WHAT YOU ARE ASKED TO DO
Using the records provided below, locate and copy each line that contains the word "while".

RECORDS FOR THIS EXERCISE
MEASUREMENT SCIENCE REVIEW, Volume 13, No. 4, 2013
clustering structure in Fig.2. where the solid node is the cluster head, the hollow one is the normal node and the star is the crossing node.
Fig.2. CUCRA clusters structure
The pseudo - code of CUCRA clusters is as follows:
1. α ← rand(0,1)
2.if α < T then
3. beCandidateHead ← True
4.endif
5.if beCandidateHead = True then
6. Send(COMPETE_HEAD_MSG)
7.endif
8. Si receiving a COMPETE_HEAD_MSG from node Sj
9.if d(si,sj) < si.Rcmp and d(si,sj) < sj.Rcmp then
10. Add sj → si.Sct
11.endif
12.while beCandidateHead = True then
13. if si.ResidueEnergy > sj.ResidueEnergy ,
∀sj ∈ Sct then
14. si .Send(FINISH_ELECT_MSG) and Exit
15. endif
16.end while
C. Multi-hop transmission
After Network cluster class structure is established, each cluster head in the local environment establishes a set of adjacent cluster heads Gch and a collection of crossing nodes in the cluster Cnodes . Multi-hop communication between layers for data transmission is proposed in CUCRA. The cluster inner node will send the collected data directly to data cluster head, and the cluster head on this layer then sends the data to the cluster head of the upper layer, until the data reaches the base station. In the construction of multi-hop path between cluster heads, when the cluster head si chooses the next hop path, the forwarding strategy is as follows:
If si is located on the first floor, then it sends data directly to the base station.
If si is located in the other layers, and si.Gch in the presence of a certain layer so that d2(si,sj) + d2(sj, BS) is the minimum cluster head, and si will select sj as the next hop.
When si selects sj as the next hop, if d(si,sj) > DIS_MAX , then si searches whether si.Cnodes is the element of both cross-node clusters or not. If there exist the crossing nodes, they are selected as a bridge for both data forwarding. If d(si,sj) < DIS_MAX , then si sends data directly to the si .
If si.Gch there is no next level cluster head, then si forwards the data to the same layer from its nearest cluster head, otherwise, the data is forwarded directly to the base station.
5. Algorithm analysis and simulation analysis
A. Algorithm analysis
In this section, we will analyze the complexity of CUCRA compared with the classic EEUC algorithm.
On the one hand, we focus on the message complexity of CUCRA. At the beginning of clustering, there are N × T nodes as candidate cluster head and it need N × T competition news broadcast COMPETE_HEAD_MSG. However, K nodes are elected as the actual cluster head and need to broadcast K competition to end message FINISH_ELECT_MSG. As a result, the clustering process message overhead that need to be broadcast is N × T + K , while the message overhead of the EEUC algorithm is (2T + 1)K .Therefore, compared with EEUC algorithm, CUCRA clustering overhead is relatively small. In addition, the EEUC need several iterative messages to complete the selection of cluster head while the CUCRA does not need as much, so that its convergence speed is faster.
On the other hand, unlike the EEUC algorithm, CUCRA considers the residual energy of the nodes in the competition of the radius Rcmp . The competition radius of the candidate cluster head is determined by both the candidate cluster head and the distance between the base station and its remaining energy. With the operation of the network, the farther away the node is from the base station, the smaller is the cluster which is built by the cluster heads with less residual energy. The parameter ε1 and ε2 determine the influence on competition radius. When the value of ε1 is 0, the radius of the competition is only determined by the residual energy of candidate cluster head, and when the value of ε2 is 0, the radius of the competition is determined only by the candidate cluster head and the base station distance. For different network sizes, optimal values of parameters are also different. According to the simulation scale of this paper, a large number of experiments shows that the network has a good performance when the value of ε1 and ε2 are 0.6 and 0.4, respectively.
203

ANSWER FOR THE TASK
12.while beCandidateHead = True then
16.end while
On the one hand, we focus on the message complexity of CUCRA. At the beginning of clustering, there are N × T nodes as candidate cluster head and it need N × T competition news broadcast COMPETE_HEAD_MSG. However, K nodes are elected as the actual cluster head and need to broadcast K competition to end message FINISH_ELECT_MSG. As a result, the clustering process message overhead that need to be broadcast is N × T + K , while the message overhead of the EEUC algorithm is (2T + 1)K .Therefore, compared with EEUC algorithm, CUCRA clustering overhead is relatively small. In addition, the EEUC need several iterative messages to complete the selection of cluster head while the CUCRA does not need as much, so that its convergence speed is faster.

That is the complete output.